• YOUR GOAL
When copying the listing below, skip every picture and keep each word as it stands.

• RECORD SET
■ ■ ■ ■ ■

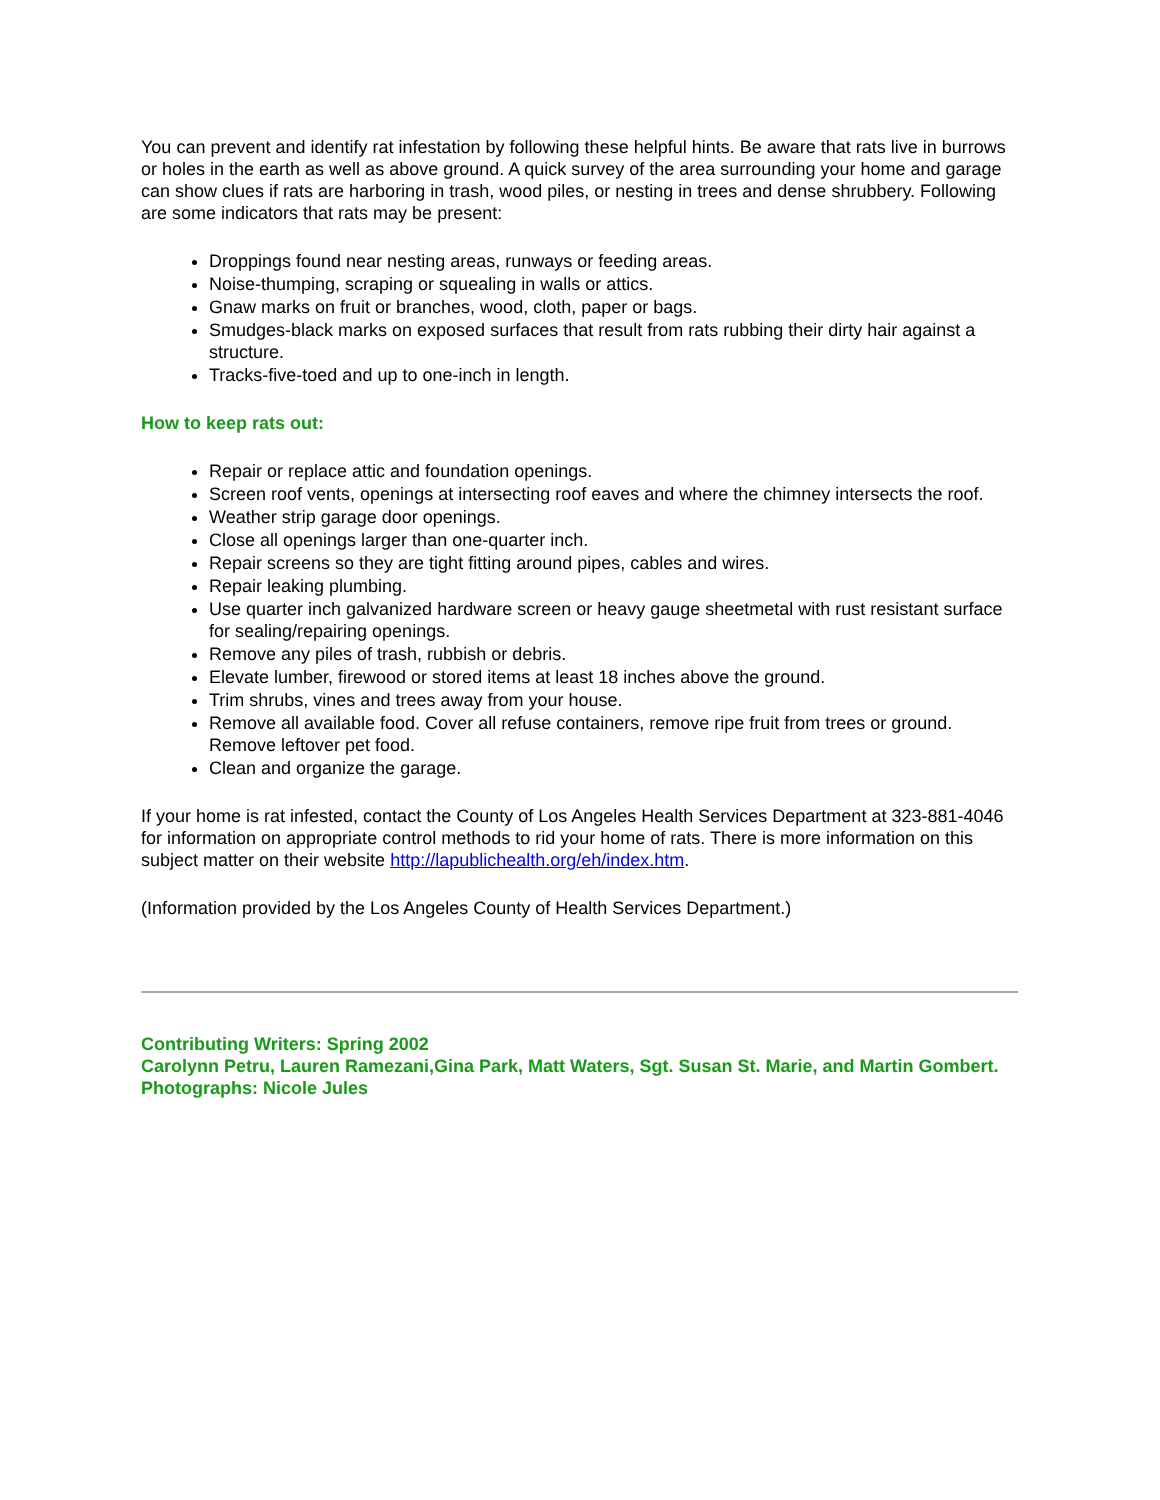You can prevent and identify rat infestation by following these helpful hints. Be aware that rats live in burrows or holes in the earth as well as above ground. A quick survey of the area surrounding your home and garage can show clues if rats are harboring in trash, wood piles, or nesting in trees and dense shrubbery. Following are some indicators that rats may be present:
Droppings found near nesting areas, runways or feeding areas.
Noise-thumping, scraping or squealing in walls or attics.
Gnaw marks on fruit or branches, wood, cloth, paper or bags.
Smudges-black marks on exposed surfaces that result from rats rubbing their dirty hair against a structure.
Tracks-five-toed and up to one-inch in length.
How to keep rats out:
Repair or replace attic and foundation openings.
Screen roof vents, openings at intersecting roof eaves and where the chimney intersects the roof.
Weather strip garage door openings.
Close all openings larger than one-quarter inch.
Repair screens so they are tight fitting around pipes, cables and wires.
Repair leaking plumbing.
Use quarter inch galvanized hardware screen or heavy gauge sheetmetal with rust resistant surface for sealing/repairing openings.
Remove any piles of trash, rubbish or debris.
Elevate lumber, firewood or stored items at least 18 inches above the ground.
Trim shrubs, vines and trees away from your house.
Remove all available food. Cover all refuse containers, remove ripe fruit from trees or ground. Remove leftover pet food.
Clean and organize the garage.
If your home is rat infested, contact the County of Los Angeles Health Services Department at 323-881-4046 for information on appropriate control methods to rid your home of rats. There is more information on this subject matter on their website http://lapublichealth.org/eh/index.htm.
(Information provided by the Los Angeles County of Health Services Department.)
Contributing Writers: Spring 2002
Carolynn Petru, Lauren Ramezani,Gina Park, Matt Waters, Sgt. Susan St. Marie, and Martin Gombert.
Photographs: Nicole Jules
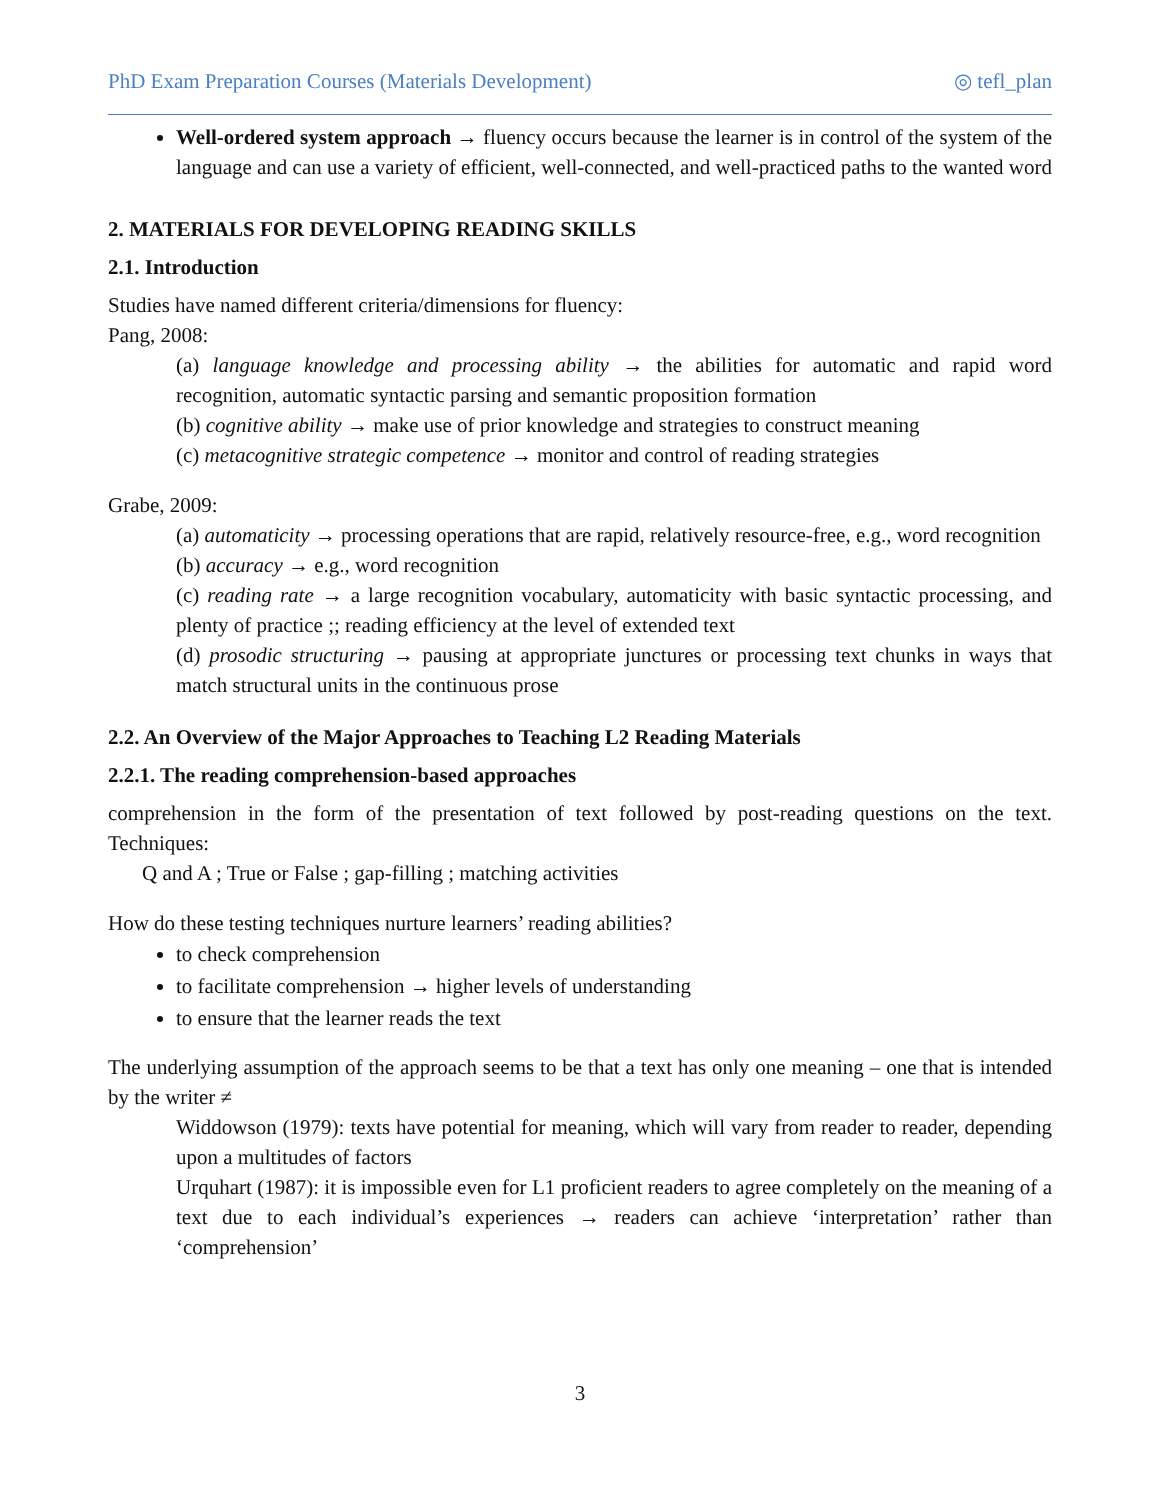PhD Exam Preparation Courses (Materials Development) ◎ tefl_plan
Well-ordered system approach → fluency occurs because the learner is in control of the system of the language and can use a variety of efficient, well-connected, and well-practiced paths to the wanted word
2. MATERIALS FOR DEVELOPING READING SKILLS
2.1. Introduction
Studies have named different criteria/dimensions for fluency:
Pang, 2008:
(a) language knowledge and processing ability → the abilities for automatic and rapid word recognition, automatic syntactic parsing and semantic proposition formation
(b) cognitive ability → make use of prior knowledge and strategies to construct meaning
(c) metacognitive strategic competence → monitor and control of reading strategies
Grabe, 2009:
(a) automaticity → processing operations that are rapid, relatively resource-free, e.g., word recognition
(b) accuracy → e.g., word recognition
(c) reading rate → a large recognition vocabulary, automaticity with basic syntactic processing, and plenty of practice ;; reading efficiency at the level of extended text
(d) prosodic structuring → pausing at appropriate junctures or processing text chunks in ways that match structural units in the continuous prose
2.2. An Overview of the Major Approaches to Teaching L2 Reading Materials
2.2.1. The reading comprehension-based approaches
comprehension in the form of the presentation of text followed by post-reading questions on the text. Techniques:
Q and A ; True or False ; gap-filling ; matching activities
How do these testing techniques nurture learners’ reading abilities?
to check comprehension
to facilitate comprehension → higher levels of understanding
to ensure that the learner reads the text
The underlying assumption of the approach seems to be that a text has only one meaning – one that is intended by the writer ≠
Widdowson (1979): texts have potential for meaning, which will vary from reader to reader, depending upon a multitudes of factors
Urquhart (1987): it is impossible even for L1 proficient readers to agree completely on the meaning of a text due to each individual’s experiences → readers can achieve ‘interpretation’ rather than ‘comprehension’
3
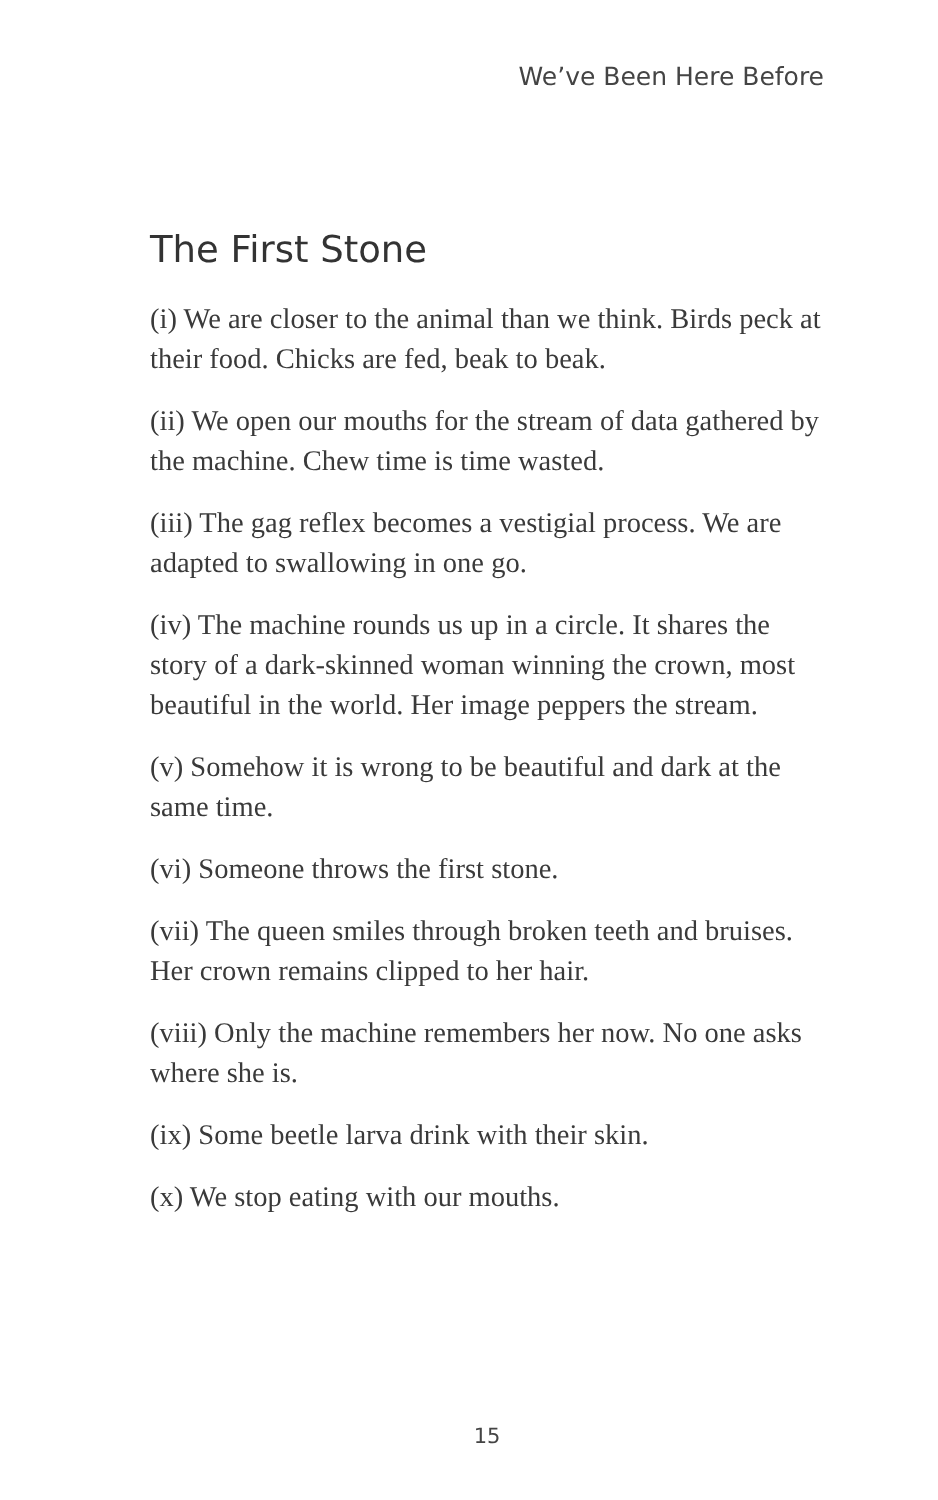We’ve Been Here Before
The First Stone
(i) We are closer to the animal than we think. Birds peck at their food. Chicks are fed, beak to beak.
(ii) We open our mouths for the stream of data gathered by the machine. Chew time is time wasted.
(iii) The gag reflex becomes a vestigial process. We are adapted to swallowing in one go.
(iv) The machine rounds us up in a circle. It shares the story of a dark-skinned woman winning the crown, most beautiful in the world. Her image peppers the stream.
(v) Somehow it is wrong to be beautiful and dark at the same time.
(vi) Someone throws the first stone.
(vii) The queen smiles through broken teeth and bruises. Her crown remains clipped to her hair.
(viii) Only the machine remembers her now. No one asks where she is.
(ix) Some beetle larva drink with their skin.
(x) We stop eating with our mouths.
15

■ ■ ■ ■ ■

• EXERCISE RESPONSE
You can prevent and identify rat infestation by following these helpful hints. Be aware that rats live in burrows or holes in the earth as well as above ground. A quick survey of the area surrounding your home and garage can show clues if rats are harboring in trash, wood piles, or nesting in trees and dense shrubbery. Following are some indicators that rats may be present:
Droppings found near nesting areas, runways or feeding areas.
Noise-thumping, scraping or squealing in walls or attics.
Gnaw marks on fruit or branches, wood, cloth, paper or bags.
Smudges-black marks on exposed surfaces that result from rats rubbing their dirty hair against a structure.
Tracks-five-toed and up to one-inch in length.
How to keep rats out:
Repair or replace attic and foundation openings.
Screen roof vents, openings at intersecting roof eaves and where the chimney intersects the roof.
Weather strip garage door openings.
Close all openings larger than one-quarter inch.
Repair screens so they are tight fitting around pipes, cables and wires.
Repair leaking plumbing.
Use quarter inch galvanized hardware screen or heavy gauge sheetmetal with rust resistant surface for sealing/repairing openings.
Remove any piles of trash, rubbish or debris.
Elevate lumber, firewood or stored items at least 18 inches above the ground.
Trim shrubs, vines and trees away from your house.
Remove all available food. Cover all refuse containers, remove ripe fruit from trees or ground. Remove leftover pet food.
Clean and organize the garage.
If your home is rat infested, contact the County of Los Angeles Health Services Department at 323-881-4046 for information on appropriate control methods to rid your home of rats. There is more information on this subject matter on their website http://lapublichealth.org/eh/index.htm.
(Information provided by the Los Angeles County of Health Services Department.)
Contributing Writers: Spring 2002
Carolynn Petru, Lauren Ramezani,Gina Park, Matt Waters, Sgt. Susan St. Marie, and Martin Gombert.
Photographs: Nicole Jules
PhD Exam Preparation Courses (Materials Development) ◎ tefl_plan
Well-ordered system approach → fluency occurs because the learner is in control of the system of the language and can use a variety of efficient, well-connected, and well-practiced paths to the wanted word
2. MATERIALS FOR DEVELOPING READING SKILLS
2.1. Introduction
Studies have named different criteria/dimensions for fluency:
Pang, 2008:
(a) language knowledge and processing ability → the abilities for automatic and rapid word recognition, automatic syntactic parsing and semantic proposition formation
(b) cognitive ability → make use of prior knowledge and strategies to construct meaning
(c) metacognitive strategic competence → monitor and control of reading strategies
Grabe, 2009:
(a) automaticity → processing operations that are rapid, relatively resource-free, e.g., word recognition
(b) accuracy → e.g., word recognition
(c) reading rate → a large recognition vocabulary, automaticity with basic syntactic processing, and plenty of practice ;; reading efficiency at the level of extended text
(d) prosodic structuring → pausing at appropriate junctures or processing text chunks in ways that match structural units in the continuous prose
2.2. An Overview of the Major Approaches to Teaching L2 Reading Materials
2.2.1. The reading comprehension-based approaches
comprehension in the form of the presentation of text followed by post-reading questions on the text. Techniques:
Q and A ; True or False ; gap-filling ; matching activities
How do these testing techniques nurture learners’ reading abilities?
to check comprehension
to facilitate comprehension → higher levels of understanding
to ensure that the learner reads the text
The underlying assumption of the approach seems to be that a text has only one meaning – one that is intended by the writer ≠
Widdowson (1979): texts have potential for meaning, which will vary from reader to reader, depending upon a multitudes of factors
Urquhart (1987): it is impossible even for L1 proficient readers to agree completely on the meaning of a text due to each individual’s experiences → readers can achieve ‘interpretation’ rather than ‘comprehension’
3
We’ve Been Here Before
The First Stone
(i) We are closer to the animal than we think. Birds peck at their food. Chicks are fed, beak to beak.
(ii) We open our mouths for the stream of data gathered by the machine. Chew time is time wasted.
(iii) The gag reflex becomes a vestigial process. We are adapted to swallowing in one go.
(iv) The machine rounds us up in a circle. It shares the story of a dark-skinned woman winning the crown, most beautiful in the world. Her image peppers the stream.
(v) Somehow it is wrong to be beautiful and dark at the same time.
(vi) Someone throws the first stone.
(vii) The queen smiles through broken teeth and bruises. Her crown remains clipped to her hair.
(viii) Only the machine remembers her now. No one asks where she is.
(ix) Some beetle larva drink with their skin.
(x) We stop eating with our mouths.
15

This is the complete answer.